You are given a 0-indexed integer array stations of length n, where stations[i] represents the number of power stations in the ith city.
Each power station can provide power to every city in a fixed range. In other words, if the range is denoted by r, then a power station at city i can provide power to all cities j such that |i - j| <= r and 0 <= i, j <= n - 1.
Note that |x| denotes absolute value. For example, |7 - 5| = 2 and |3 - 10| = 7.
The power of a city is the total number of power stations it is being provided power from.
The government has sanctioned building k more power stations, each of which can be built in any city, and have the same range as the pre-existing ones.
Given the two integers r and k, return the maximum possible minimum power of a city, if the additional power stations are built optimally.
Note that you can build the k power stations in multiple cities.
Example 1:
Input: stations = [1,2,4,5,0], r = 1, k = 2
Output: 5
Explanation:
One of the optimal ways is to install both the power stations at city 1.
So stations will become [1,4,4,5,0].
- City 0 is provided by 1 + 4 = 5 power stations.
- City 1 is provided by 1 + 4 + 4 = 9 power stations.
- City 2 is provided by 4 + 4 + 5 = 13 power stations.
- City 3 is provided by 5 + 4 = 9 power stations.
- City 4 is provided by 5 + 0 = 5 power stations.
So the minimum power of a city is 5.
Since it is not possible to obtain a larger power, we return 5.
Example 2:
Input: stations = [4,4,4,4], r = 0, k = 3
Output: 4
Explanation:
It can be proved that we cannot make the minimum power of a city greater than 4.
According to the problem description, the minimum number of power stations increases as the value of $k$ increases. Therefore, we can use binary search to find the largest minimum number of power stations, ensuring that the additional power stations needed do not exceed $k$.
First, we use a difference array and prefix sum to calculate the initial number of power stations in each city, recording it in the array $s$, where $s[i]$ represents the number of power stations in the $i$-th city.
Next, we define the left boundary of the binary search as $0$ and the right boundary as $2^{40}$. Then, we implement a function $check(x, k)$ to determine whether the minimum number of power stations in the cities can be $x$, ensuring that the additional power stations needed do not exceed $k$.

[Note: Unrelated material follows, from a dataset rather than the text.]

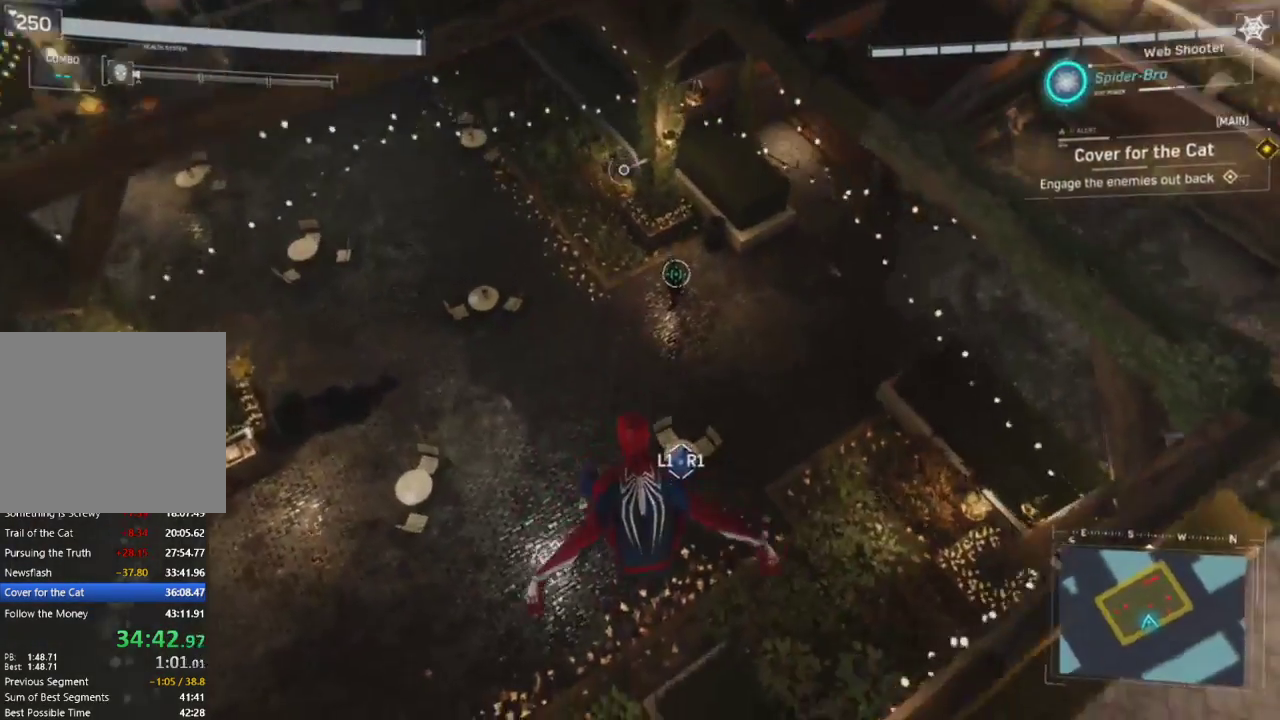
{"buttons": [], "left_stick": "center", "right_stick": "center", "events": [[117, "TRIANGLE", "up"], [117, "right_stick", "center"], [233, "TRIANGLE", "down"], [350, "left_stick", "center"], [383, "TRIANGLE", "up"]]}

The implementation logic of the function $check(x, k)$ is as follows:
Traverse each city. If the number of power stations in the current city $i$ is less than $x$, we can greedily build a power station at the rightmost possible position, $j = \min(i + r, n - 1)$, to cover as many cities as possible. During this process, we can use the difference array to add a certain value to a continuous segment. If the number of additional power stations needed exceeds $k$, then $x$ does not meet the condition, and we return false. Otherwise, after the traversal, return true.
The time complexity is $O(n \times \log M)$, and the space complexity is $O(n)$. Here, $n$ is the number of cities, and $M$ is fixed at $2^{40}$.